Interesting Beer Facts

The world of beer can be quite weird and wonderful at times and it's no wonder. With such a broad and ranging history, both in England and abroad, there's a rich archive of facts, figures and strange occurrences involving beer. Below, we'll take a look at a few of them...


Before proper water sanitation was discovered and introduced, water supplies in England were full of impurities. Riddled with bacteria, water was the carrier of many diseases that infected adults and children alike. Due to the boiling process involved in brewing, which boiled off and killed much of the bacteria, people drank beer instead of water as it was safer. Likewise, for children who were no longer breastfeeding, this was the safest source of water too.

Whilst the beer which was consumed was weak, it still had an effect on the children, causing them to be more unsteady on their feet. This is generally thought to be where the term 'toddler' comes from to describe young children!


Wrongly, beer has a stereotype as being a 'man’s drink' and that thankfully is changing over time. However, it may surprise some people that the first professional brewers, or brewsters, were female. During the middle ages, women brewed at home whilst men were working the fields or tending to livestock etc. It then fell to the brewsters to continue brewing and producing beer when it became commercialised.

More recently, during WW1 and WW2, women were once again at the forefront of production when male staff were sent to the frontlines. Women filled breweries and warehouses as well as other production facilities in the absence of male labour.


Brewing is a scientific process but before the advent of thermometers, brewers used to check the temperature of their wort in a much simpler way. It needed to be at the correct temperature before yeast was added, as not to prevent fermentation to take place. To do this, brewers would simply dip their thumbs in
the mix to check if it was ready yet. This became known as the 'rule of thumb' and knowing when, roughly, to add the yeast and it wouldn’t be adversely affected.

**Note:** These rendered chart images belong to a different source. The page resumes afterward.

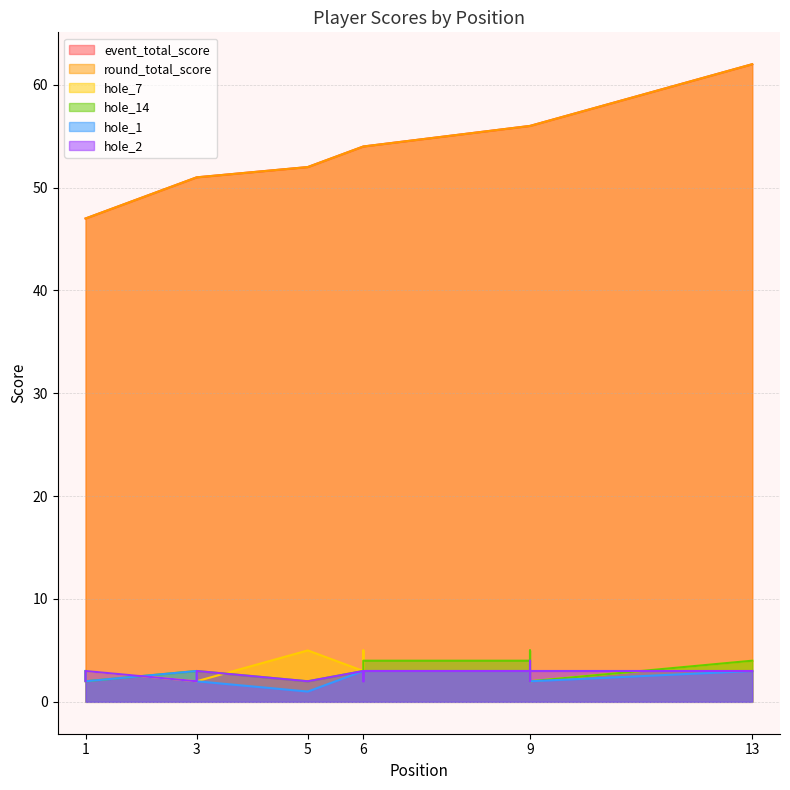

The hole_1 series shows 1 at 5. True or false?

True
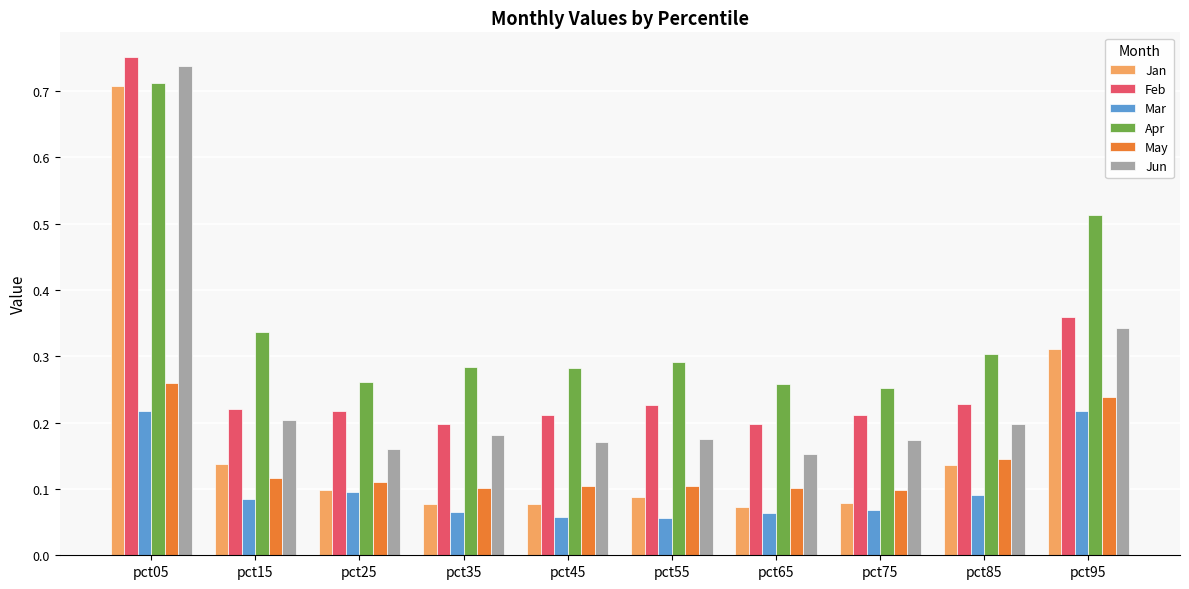

Which series has the largest range (max minus min)?

Jan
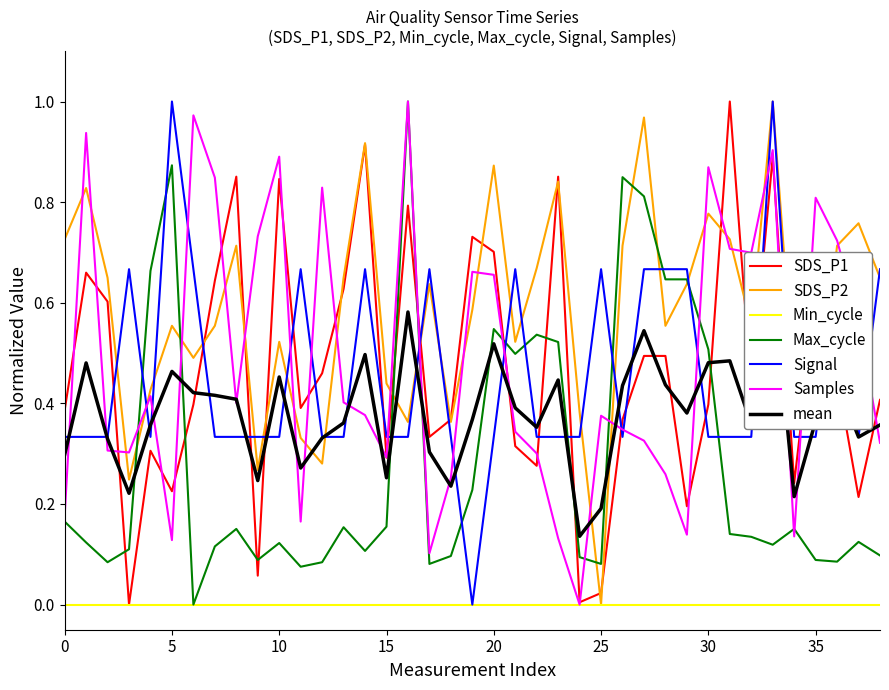

Which has a higher value, 31 or 34?

31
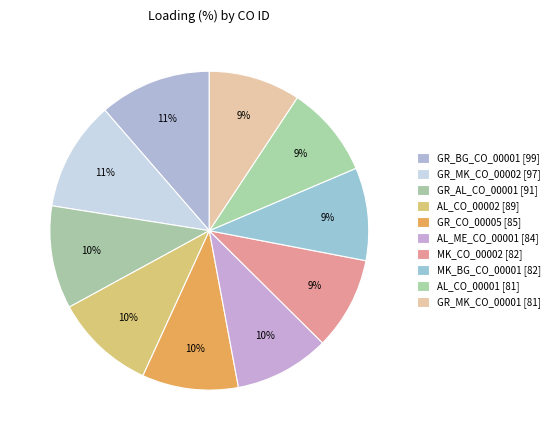

Which slice is the largest?

GR_BG_CO_00001 [99]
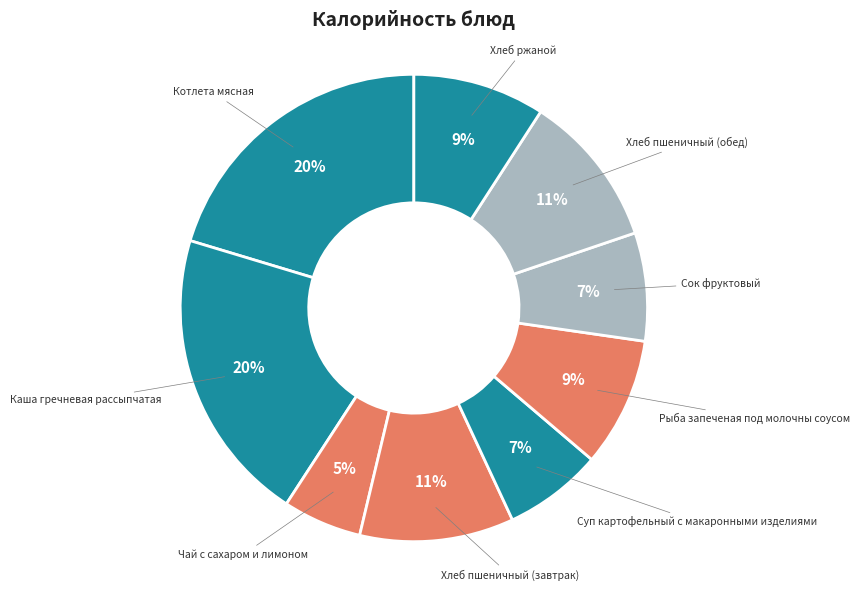

Do Хлеб пшеничный (обед) and Сок фруктовый together represent more than half of the pie?

No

Yep, beer can be good for you. But, as with many other things, this is in moderation of course! It's not going to become the next 'five a day' or a superfood, but beer can have some positive effects on the body and our health. Drinking beer can reduce the likelihood of developing kidney stones, it can increase the strength of our bones, increase our cognitive function and decrease joint inflammation.

We didn't make these up either, several scientific studies have been conducted to confirm these results and a quick search on Google can lead to some interesting reading!